Echtzeitforschung am Kirkendall-Effekt
Was passiert im Material?
Der Kirkendall-Effekt kann zu Problemen wie Kabelbrüchen in Handys oder Schäden an Flugzeugturbinen führen. Der Effekt sorgt dafür, dass Materialien porös und instabil werden. Prof. Dr.-Ing. Bettina Camin, die an der Hochschule Bremerhaven lehrt, möchte herausfinden, wie diese Porosität entsteht. Als erste Wissenschaftlerin beobachtet sie die Bildung von Leerstellen (winzige Hohlräume im Material) in Echtzeit an der Hochschule Bremerhaven. Für ihre Forschung hat sie kürzlich Experimente an einer großen Forschungseinrichtung in Grenoble durchgeführt. Das Projekt wird von der Deutschen Forschungsgemeinschaft (DFG) finanziert.
**Wie entsteht der Kirkendall-Effekt?**
Der Effekt tritt auf, wenn zwei verschiedene Materialien bei hohen Temperaturen aufeinandertreffen. Dabei wandern Atome der Materialien auf die jeweils andere Seite, aber nicht gleichmäßig. Zum Beispiel wandern die Atome von reinem Nickel langsamer als die von Nickel mit Aluminium. Dadurch entstehen zunächst winzige Hohlräume, die mit der Zeit größer werden, bis das Material brüchig wird. Prof. Camin erklärt: „Die Poren beginnen kugelförmig und verändern sich dann zu Formen wie Tropfen oder Ankern.“
**Echtzeitbeobachtung der Porenbildung**
Um zu verstehen, warum die Poren ihre Form ändern, untersucht Prof. Camin mit ihrem Team die Entstehung der Poren in Echtzeit. Dafür nutzen sie eine Technik namens Synchrotron-Röntgen-Tomographie, die hochauflösende 3D-Bilder ermöglicht. Das Material wird dabei auf bis zu 1.300 °C erhitzt, und erste Poren sind nach 24 Stunden sichtbar. „Das hat vor uns noch niemand so gemacht“, sagt Prof. Camin. Sie hofft, dass sie so vorhersagen können, wie sich Poren unter bestimmten Bedingungen entwickeln.

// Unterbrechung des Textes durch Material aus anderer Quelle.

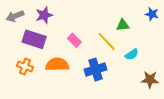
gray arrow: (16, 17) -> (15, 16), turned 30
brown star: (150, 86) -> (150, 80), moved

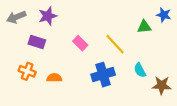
green triangle: (123, 25) -> (144, 27), moved
purple rectangle: (34, 39) -> (37, 42), size x0.7
cyan semicircle: (132, 54) -> (140, 70), moved, turned 96
orange semicircle: (57, 64) -> (54, 78), moved, size x0.6

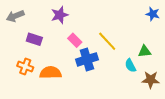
purple star: (48, 16) -> (60, 15), moved
green triangle: (144, 27) -> (145, 51), moved
blue cross: (103, 75) -> (87, 59), moved
orange semicircle: (54, 78) -> (51, 73), size x1.5

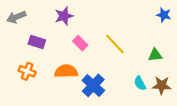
blue cross: (87, 59) -> (93, 85), moved, turned -30
cyan semicircle: (130, 66) -> (140, 83), moved
orange semicircle: (51, 73) -> (66, 71), moved

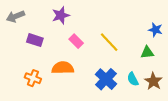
blue star: (164, 15) -> (155, 30), moved
orange cross: (27, 71) -> (33, 78), moved
blue cross: (93, 85) -> (106, 79), moved
brown star: (162, 85) -> (153, 81), turned 30

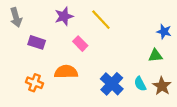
gray arrow: (15, 16) -> (16, 17), turned -84
yellow line: (109, 42) -> (101, 20), moved

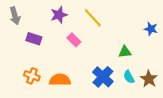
green triangle: (155, 56) -> (125, 52), moved
orange semicircle: (66, 72) -> (60, 80), moved

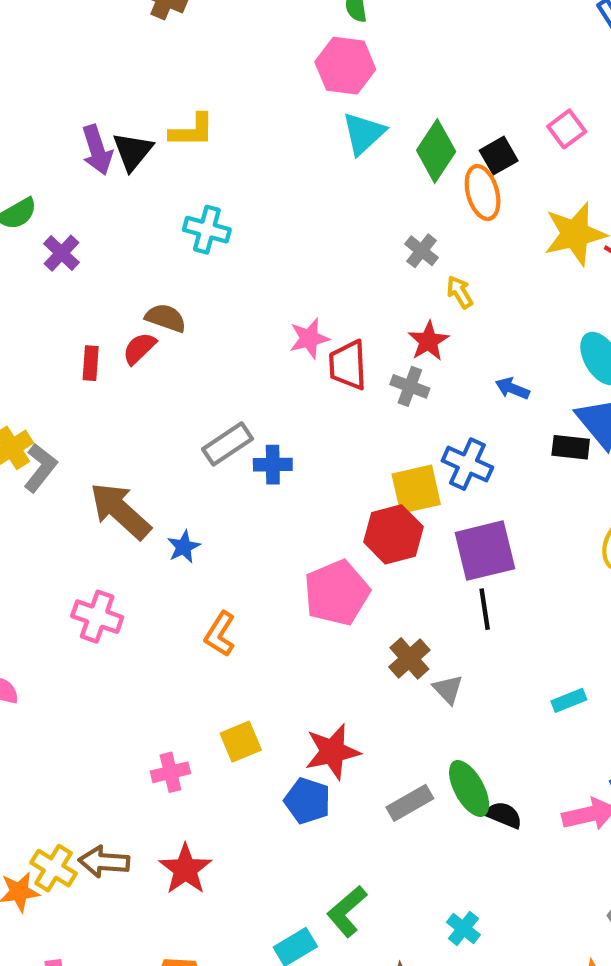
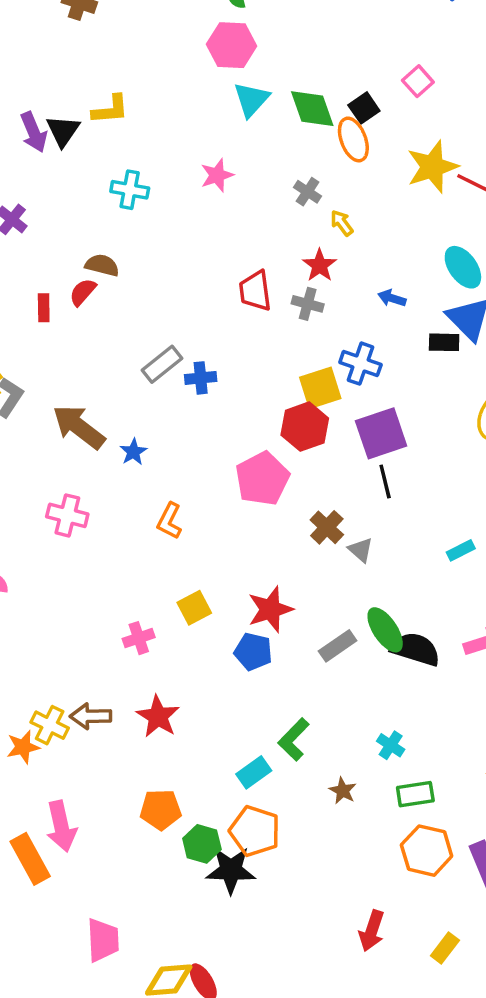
green diamond: (436, 151) -> (312, 109), turned -48
pink star: (309, 338) -> (217, 175), moved
black semicircle: (504, 815) -> (415, 649), size x1.6

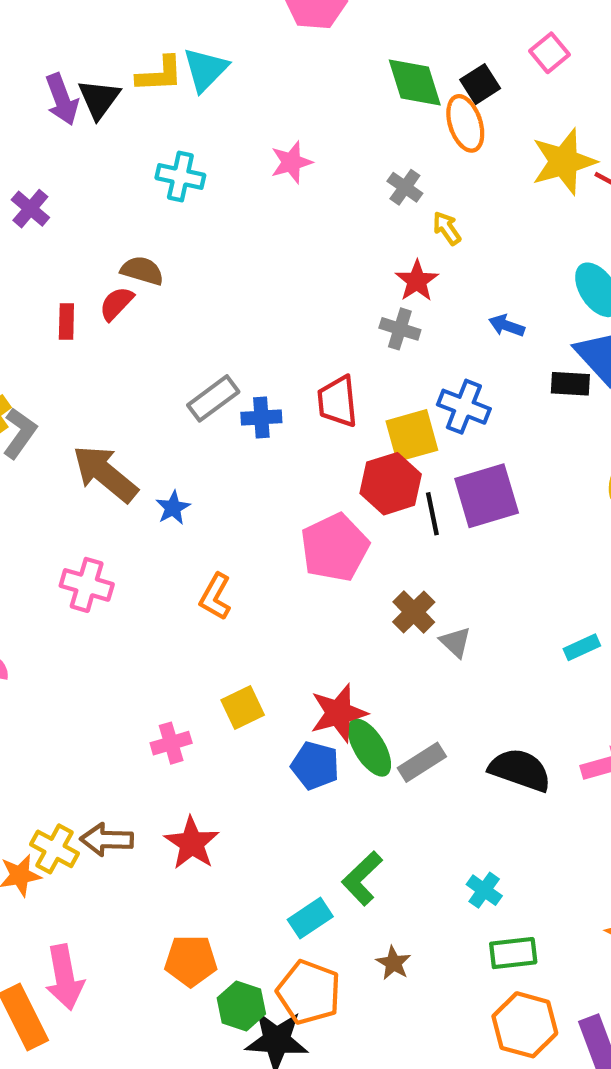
cyan triangle: (251, 99) -> (205, 69), moved
red trapezoid: (255, 291) -> (337, 401), moved
black line: (385, 481) -> (432, 514), moved
green ellipse: (385, 630) -> (369, 748), moved
brown star: (343, 791) -> (393, 963), moved

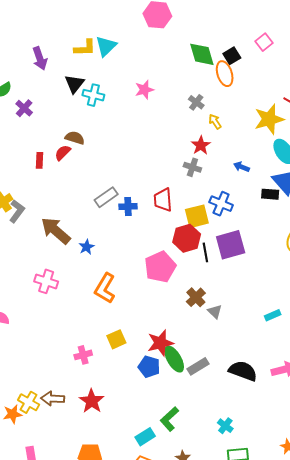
black triangle: (99, 99) -> (74, 84), moved
yellow star: (564, 162) -> (269, 119), moved
orange L-shape: (215, 597) -> (105, 288), size x1.4

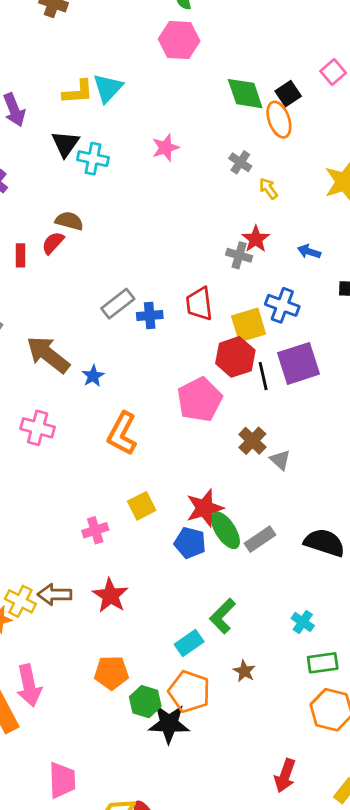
red star: (201, 145) -> (256, 239), moved

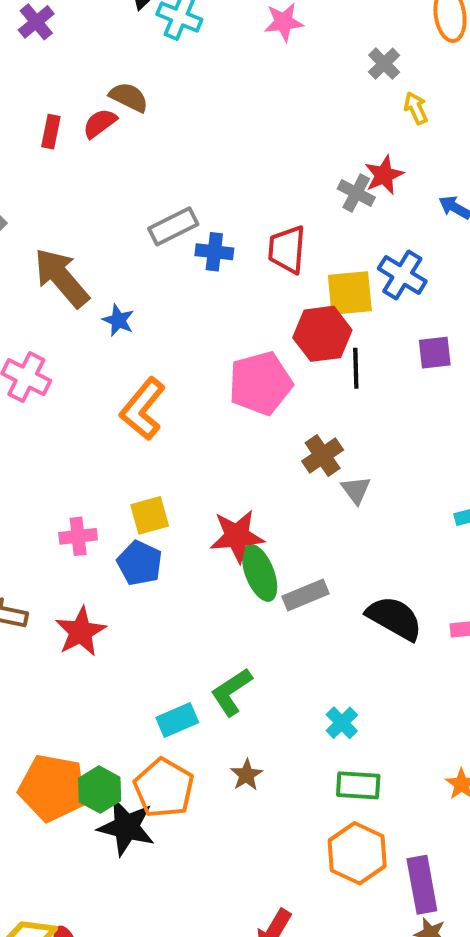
purple square: (298, 363) -> (435, 353), moved, size x0.6
blue star: (93, 376) -> (118, 320), turned -30
blue pentagon: (190, 543) -> (140, 563), moved
orange pentagon: (111, 673) -> (52, 788), moved, size x1.4

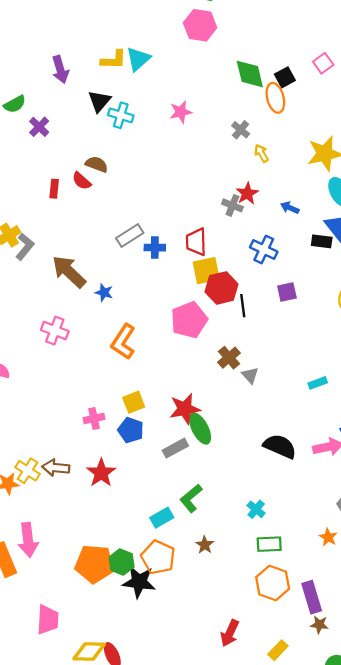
red semicircle: (100, 123) -> (82, 181), turned -96
yellow square: (350, 293) -> (206, 271), moved
gray rectangle: (305, 595) -> (175, 448), moved

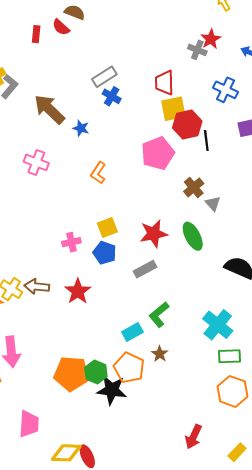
blue cross: (155, 248) -> (112, 96), moved, turned 30
orange L-shape: (123, 342) -> (98, 173), size x0.7
green ellipse: (200, 429) -> (193, 236), moved
cyan cross: (256, 509) -> (218, 325), size x1.8
brown star: (205, 545) -> (160, 354), moved

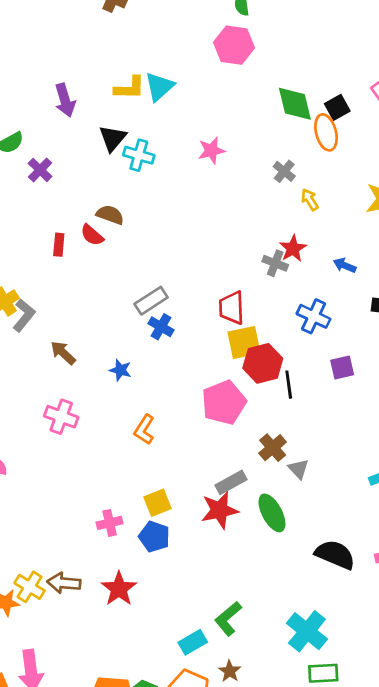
brown arrow: (49, 109) -> (63, 353), moved, size x0.6
gray rectangle: (145, 269) -> (231, 482), moved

Das würde helfen, Defekte besser zu kontrollieren.
**Forschung in Grenoble**
Ein Teil der Experimente fand in Grenoble statt, an der European Synchrotron Radiation Facility (ESRF). Diese große Forschungseinrichtung wird von öffentlichen und privaten Forschungsteams genutzt. Prof. Camin und ihre vier studentischen Mitarbeiter haben dort intensiv gearbeitet, um die Versuche durchzuführen. „Ich habe ein tolles Team, das sehr selbstständig arbeitet“, sagt Prof. Camin.
**Auswertung der Daten**
Das Team hat etwa 20 Terabyte an Daten gesammelt, deren Auswertung mehrere Monate dauern wird. Erste Ergebnisse zeigen, dass die untersuchten Parameter tatsächlich einen Einfluss auf die Schädigung des Materials haben. „Wir sind zuversichtlich, dass wir unser Projektziel erreichen können“, sagt Prof. Camin.
**Kooperationsprojekt**
Das Projekt wird in Zusammenarbeit mit der Ruhr-Universität Bochum durchgeführt und trägt den Titel: „Kirkendall-Porosität in Diffusionspaaren: Untersuchung der Bildung und des morphologisch instabilen Wachstums mittels Synchrotronröntgen-Tomografie und Phasenfeld-Simulation“.